Another everyday item that’s been the subject of bans is plastic straws. Several cities, including Seattle and Washington, D.C., have banned their use, and several corporations have changed their cup design so straws are no longer needed. Take Starbucks, which rolled out cups with strawless lids in 2020 to help reduce the use of plastic straws. Dunkin’ unveiled a strawless lid in 2021 and is also testing biodegradable straws in some markets. You can contribute to the cause by passing on taking a straw with your drink when dining out or getting takeout. Love drinking with a straw? There are plenty of reusable straws on the market, including silicone and stainless steel options.
These steps — both individual efforts and large-scale actions like legislative bans and corporate initiatives — put us on the right path, but based on the amount of plastic produced each year it’s not enough to stem the tide.
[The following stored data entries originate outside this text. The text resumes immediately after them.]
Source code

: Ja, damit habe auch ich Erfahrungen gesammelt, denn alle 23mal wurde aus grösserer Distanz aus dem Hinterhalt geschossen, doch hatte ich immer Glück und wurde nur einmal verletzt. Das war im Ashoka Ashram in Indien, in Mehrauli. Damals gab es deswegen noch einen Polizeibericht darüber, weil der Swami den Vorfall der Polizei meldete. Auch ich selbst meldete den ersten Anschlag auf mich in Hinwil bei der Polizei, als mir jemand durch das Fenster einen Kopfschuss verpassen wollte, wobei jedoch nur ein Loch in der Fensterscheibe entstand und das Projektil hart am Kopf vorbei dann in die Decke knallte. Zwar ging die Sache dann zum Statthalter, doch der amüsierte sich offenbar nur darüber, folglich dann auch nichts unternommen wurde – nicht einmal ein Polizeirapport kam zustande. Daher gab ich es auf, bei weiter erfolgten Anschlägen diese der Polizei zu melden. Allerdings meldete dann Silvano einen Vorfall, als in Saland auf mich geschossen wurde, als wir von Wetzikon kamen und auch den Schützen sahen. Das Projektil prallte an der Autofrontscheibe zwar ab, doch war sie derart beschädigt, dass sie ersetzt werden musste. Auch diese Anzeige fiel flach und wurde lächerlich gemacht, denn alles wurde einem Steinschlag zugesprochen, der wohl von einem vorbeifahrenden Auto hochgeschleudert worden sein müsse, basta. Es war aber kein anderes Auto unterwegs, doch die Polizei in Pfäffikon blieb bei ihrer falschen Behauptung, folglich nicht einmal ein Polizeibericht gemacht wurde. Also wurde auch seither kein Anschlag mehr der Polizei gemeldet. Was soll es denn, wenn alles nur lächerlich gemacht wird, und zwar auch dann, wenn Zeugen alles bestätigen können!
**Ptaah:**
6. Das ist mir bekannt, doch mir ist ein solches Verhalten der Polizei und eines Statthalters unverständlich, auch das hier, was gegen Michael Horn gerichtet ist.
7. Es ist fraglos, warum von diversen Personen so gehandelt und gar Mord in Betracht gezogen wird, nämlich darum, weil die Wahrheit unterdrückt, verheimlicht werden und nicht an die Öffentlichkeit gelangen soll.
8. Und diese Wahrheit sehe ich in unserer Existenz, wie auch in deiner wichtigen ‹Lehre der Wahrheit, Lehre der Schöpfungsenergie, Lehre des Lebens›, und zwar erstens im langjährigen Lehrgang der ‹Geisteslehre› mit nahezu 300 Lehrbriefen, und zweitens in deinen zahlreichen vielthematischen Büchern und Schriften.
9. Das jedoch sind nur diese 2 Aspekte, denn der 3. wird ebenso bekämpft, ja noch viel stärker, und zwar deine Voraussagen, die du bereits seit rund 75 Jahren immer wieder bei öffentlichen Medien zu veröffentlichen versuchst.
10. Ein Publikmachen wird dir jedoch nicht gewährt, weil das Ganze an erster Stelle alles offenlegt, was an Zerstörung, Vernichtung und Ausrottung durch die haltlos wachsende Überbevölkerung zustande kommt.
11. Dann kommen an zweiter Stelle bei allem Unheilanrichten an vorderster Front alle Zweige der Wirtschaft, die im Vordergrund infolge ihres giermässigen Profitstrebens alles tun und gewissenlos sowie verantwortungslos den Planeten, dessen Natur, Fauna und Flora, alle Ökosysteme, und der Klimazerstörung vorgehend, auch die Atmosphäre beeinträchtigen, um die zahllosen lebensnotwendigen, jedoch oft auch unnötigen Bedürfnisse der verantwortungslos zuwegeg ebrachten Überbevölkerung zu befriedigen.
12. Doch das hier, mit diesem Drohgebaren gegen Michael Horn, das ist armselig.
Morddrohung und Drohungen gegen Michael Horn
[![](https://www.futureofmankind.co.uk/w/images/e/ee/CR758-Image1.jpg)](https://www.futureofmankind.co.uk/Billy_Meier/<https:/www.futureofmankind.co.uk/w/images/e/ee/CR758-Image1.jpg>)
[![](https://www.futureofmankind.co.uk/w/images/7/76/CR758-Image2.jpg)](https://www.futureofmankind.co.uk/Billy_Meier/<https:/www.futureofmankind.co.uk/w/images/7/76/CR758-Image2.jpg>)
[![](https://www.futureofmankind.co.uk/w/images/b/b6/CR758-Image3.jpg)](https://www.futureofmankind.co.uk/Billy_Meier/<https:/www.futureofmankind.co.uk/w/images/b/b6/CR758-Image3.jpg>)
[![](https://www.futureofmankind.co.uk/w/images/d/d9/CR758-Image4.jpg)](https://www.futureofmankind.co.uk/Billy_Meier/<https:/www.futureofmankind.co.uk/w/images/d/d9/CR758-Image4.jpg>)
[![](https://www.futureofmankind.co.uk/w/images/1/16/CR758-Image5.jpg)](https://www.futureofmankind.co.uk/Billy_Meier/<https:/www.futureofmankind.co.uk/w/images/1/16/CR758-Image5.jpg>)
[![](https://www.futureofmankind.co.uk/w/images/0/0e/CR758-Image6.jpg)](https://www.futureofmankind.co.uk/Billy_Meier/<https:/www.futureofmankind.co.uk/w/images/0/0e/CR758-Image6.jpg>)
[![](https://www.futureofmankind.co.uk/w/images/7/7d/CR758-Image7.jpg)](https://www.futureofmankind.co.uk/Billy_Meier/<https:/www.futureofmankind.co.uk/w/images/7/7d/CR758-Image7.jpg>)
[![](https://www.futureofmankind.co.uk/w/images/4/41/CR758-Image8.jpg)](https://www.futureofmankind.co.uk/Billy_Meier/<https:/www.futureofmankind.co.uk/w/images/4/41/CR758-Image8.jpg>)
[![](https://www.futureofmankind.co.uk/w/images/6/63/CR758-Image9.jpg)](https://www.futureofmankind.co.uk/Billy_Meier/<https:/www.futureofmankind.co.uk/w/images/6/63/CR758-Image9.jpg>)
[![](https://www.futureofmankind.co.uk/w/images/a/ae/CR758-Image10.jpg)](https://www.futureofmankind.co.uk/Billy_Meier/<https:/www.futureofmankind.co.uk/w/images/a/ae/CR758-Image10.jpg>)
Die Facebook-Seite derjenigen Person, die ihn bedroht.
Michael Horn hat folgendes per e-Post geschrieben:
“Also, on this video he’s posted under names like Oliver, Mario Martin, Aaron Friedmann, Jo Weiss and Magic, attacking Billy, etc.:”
To truly make measurable progress in ridding the environment of plastic, we have to do a better job of recycling it and using less of it. Both these steps require individual action — things you can do in your own life — and large-scale efforts by governments, industries and corporations.
If we don’t, our natural areas, particularly our oceans and other waterways, will become increasingly filled with plastic. Already, it’s estimated that the world’s oceans will be filled with more plastic than fish by 2050, the World Economic Forum reports. Is that the future we want for the next generations?